The NY Times reports that Mayor Bloomberg's big budget cuts will severely effect an Administration for Children's Services program focused on preventing abuse and helping families in trouble. Bloomberg wants to cut $12 million "and because the state matches city money for the agency, by nearly 2 to 1, the total reduction would amount to more than $35 million."

The preventive services program got a push after the death of Nixzmary Brown, who was repeatedly brutally beaten by her stepfather while ACS was monitoring the family. Advocates say the program has saved money because it costs less than foster care ($10,000 vs. $36,000).
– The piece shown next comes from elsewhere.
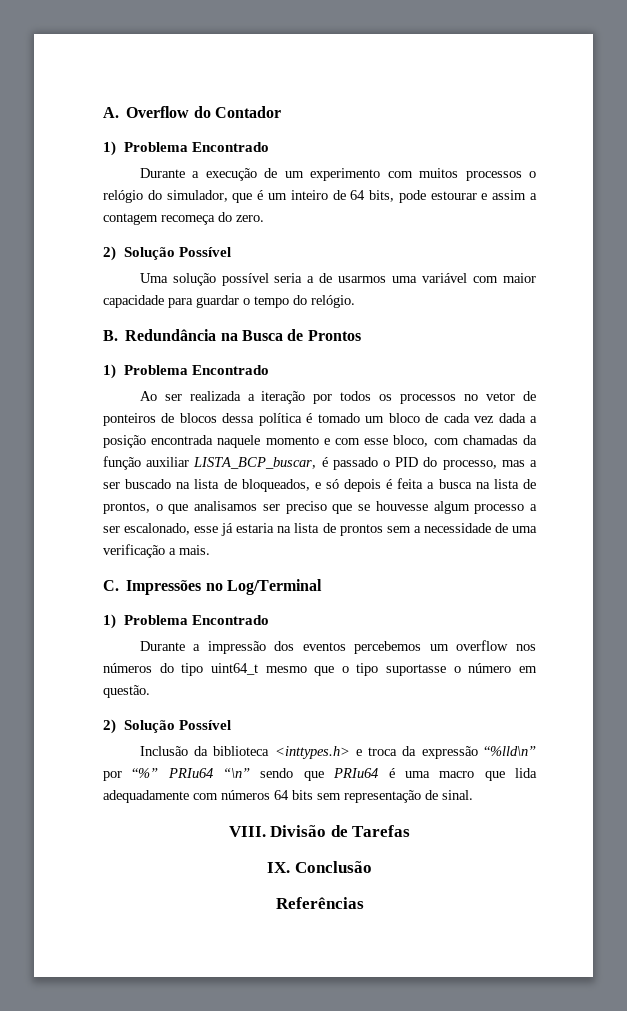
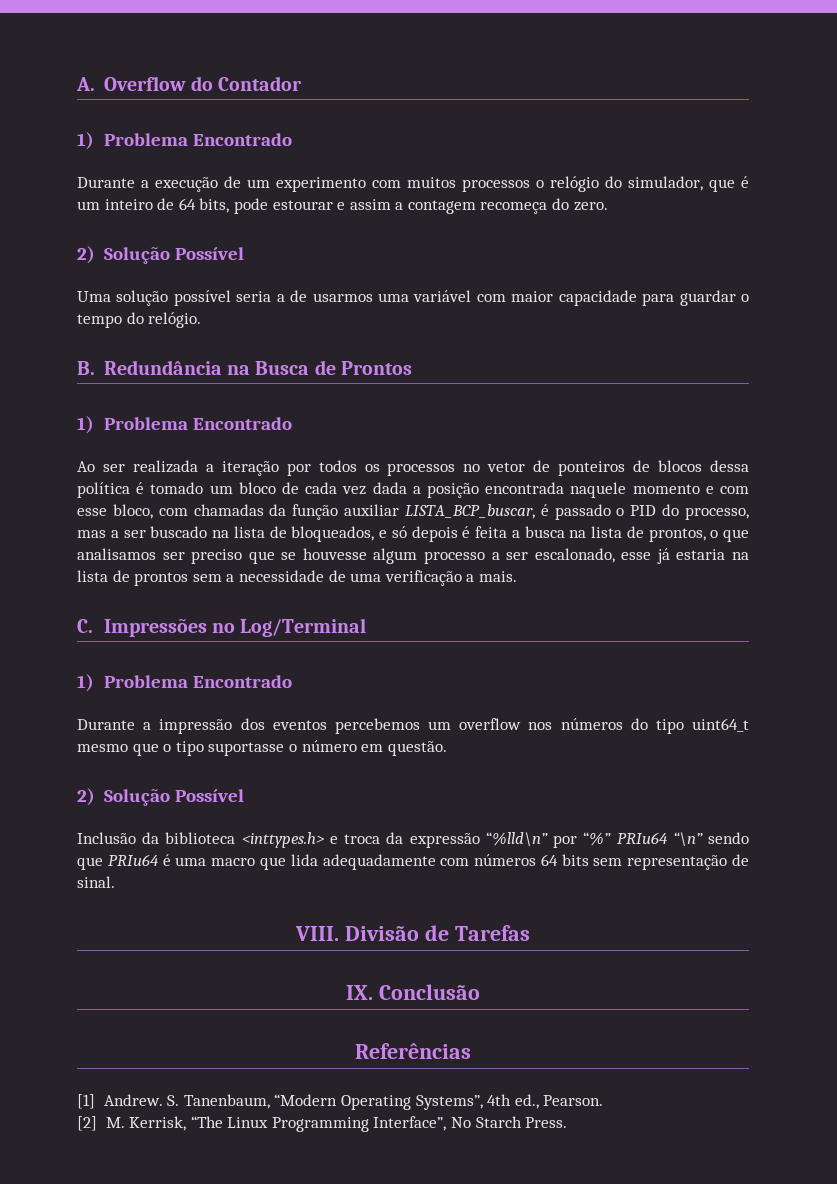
(364, 903) none -> [77,1094,604,1110] [77,1116,568,1132] // [1] Andrew. S. Tanenbaum, “Modern Operating Systems”, 4th ed., Pearson. // [2] M. Kerrisk, “The Linux Programming Interface”, No Starch Press.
An independent advocacy group found that over three years, "the services had been vital to preventing abuse, neglect and foster care placements" and the cuts will affect many neighborhoods with high rates of abuse: "In Bedford-Stuyvesant, Brooklyn, where Nixzmary Brown lived, more than half of the reported cases of abuse or neglect in 2009 were substantiated by the agency. The neighborhood would lose about a quarter of its preventive services under the mayor’s plan."

ACS Commissioner John Mattingly told the Times, "Naturally, Children’s Services would prefer not to reduce the city’s preventive service capacity. Unfortunately, the city’s current budget situation has required us to make reductions across all of the types of services we provide."